【暗闇と想像力】現代の家になくなった暗闇。暗闇こそが想像力を育てる。
昔の家はどこも便所が居室から離れた場所にあった。「御不浄」という呼び方もあったぐらいだから、居室の近くには作りたくなかったのだろう。多くは外に作られたし、長い廊下を歩いた突き当たりに作られるのが一般的だった。そんなわけで子どものころ、田舎の家では便所に行くのが怖かった。特に夜の便所の怖さは尋常ではなく、雨など降っていようものならギリギリまで便所に行くのを我慢したものだ。
昔の家にはあちこちに暗がりがあった。そして古い日本家屋は内と外の境界線が極めてあいまいだ。外と居室を仕切るものは薄い障子だけ。夏ともなればすべて開け放して人間は蚊帳に逃げ込む。だから暗がりに得体の知れぬものが潜んでいるような気がしてならなかった。便所の窓から何かが覗いている、下から何かが出てくる、暗がりの先で何かにさらわれる、そんな恐ろしいことをいやでも想像してしまうような雰囲気が昔の家にはあった。

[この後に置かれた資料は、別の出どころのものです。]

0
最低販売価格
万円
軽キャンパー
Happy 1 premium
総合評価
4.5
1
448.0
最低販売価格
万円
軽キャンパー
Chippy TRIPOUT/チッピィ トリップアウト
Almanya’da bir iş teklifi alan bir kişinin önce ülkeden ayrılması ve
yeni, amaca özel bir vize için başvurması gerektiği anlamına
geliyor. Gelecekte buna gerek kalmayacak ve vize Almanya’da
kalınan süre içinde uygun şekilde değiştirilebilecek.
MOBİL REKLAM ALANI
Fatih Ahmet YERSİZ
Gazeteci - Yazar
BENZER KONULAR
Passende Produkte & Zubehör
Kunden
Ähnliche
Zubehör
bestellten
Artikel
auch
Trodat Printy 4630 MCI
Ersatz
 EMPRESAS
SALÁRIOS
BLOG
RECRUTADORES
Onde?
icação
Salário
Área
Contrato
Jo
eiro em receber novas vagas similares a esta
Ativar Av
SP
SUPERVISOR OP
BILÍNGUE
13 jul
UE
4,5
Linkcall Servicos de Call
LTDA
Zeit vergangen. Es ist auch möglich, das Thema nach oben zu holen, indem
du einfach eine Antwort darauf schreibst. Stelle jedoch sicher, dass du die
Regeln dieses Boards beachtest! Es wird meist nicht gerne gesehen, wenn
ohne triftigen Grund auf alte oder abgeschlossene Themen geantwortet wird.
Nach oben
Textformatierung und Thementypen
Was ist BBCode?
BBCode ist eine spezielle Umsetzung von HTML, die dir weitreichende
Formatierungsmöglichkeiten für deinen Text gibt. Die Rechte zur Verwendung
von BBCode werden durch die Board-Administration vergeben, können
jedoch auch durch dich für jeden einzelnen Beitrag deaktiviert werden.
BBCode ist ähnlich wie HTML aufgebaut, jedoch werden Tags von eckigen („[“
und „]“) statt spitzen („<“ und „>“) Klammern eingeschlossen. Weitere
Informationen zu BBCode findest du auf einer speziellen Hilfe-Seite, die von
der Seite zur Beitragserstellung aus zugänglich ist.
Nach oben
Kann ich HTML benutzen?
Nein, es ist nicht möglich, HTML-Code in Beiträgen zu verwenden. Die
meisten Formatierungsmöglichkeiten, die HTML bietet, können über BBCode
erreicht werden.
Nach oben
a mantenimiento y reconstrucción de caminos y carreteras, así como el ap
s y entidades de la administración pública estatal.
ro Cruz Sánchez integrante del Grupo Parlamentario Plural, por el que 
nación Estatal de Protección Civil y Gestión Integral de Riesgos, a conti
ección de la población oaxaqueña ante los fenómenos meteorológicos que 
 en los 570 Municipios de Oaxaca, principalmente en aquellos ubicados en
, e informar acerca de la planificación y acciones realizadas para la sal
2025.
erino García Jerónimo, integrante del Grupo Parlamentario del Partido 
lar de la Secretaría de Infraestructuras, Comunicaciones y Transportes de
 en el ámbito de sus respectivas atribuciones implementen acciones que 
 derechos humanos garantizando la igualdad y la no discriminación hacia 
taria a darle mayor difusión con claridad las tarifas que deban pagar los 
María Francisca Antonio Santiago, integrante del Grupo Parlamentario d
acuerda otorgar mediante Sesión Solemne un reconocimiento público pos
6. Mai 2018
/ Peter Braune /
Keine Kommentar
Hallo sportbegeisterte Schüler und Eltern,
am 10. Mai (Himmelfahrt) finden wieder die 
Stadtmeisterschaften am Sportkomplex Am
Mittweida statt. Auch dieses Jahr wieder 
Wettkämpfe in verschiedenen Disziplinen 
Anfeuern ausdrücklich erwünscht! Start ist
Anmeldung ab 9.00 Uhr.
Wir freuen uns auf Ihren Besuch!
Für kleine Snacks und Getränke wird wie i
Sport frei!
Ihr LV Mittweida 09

暗闇は想像力をかきたてる。だから怪談や妖怪映画にもリアリティーがあった。昔、映画館で「妖怪百物語」を観た夜など心底怖くて布団を頭までかぶって震えながら寝たものだ。ところが現代の家や街中には暗闇というものがほとんどない。どこへ行っても煌々と明るく、暗い場所もスイッチひとつで隅々までよく見える。こういう環境で育つと、想像力が育ちにくいのではないかと思う。夜の怖さ、闇の不気味さ、雨や風のもたらす不安、逆に明るい陽の光のありがたさ、火の恩恵といったものを幼少期に感じるのとそうでないのとでは、想像力の発達に差が生まれるような気がするのだが、いかがだろうか。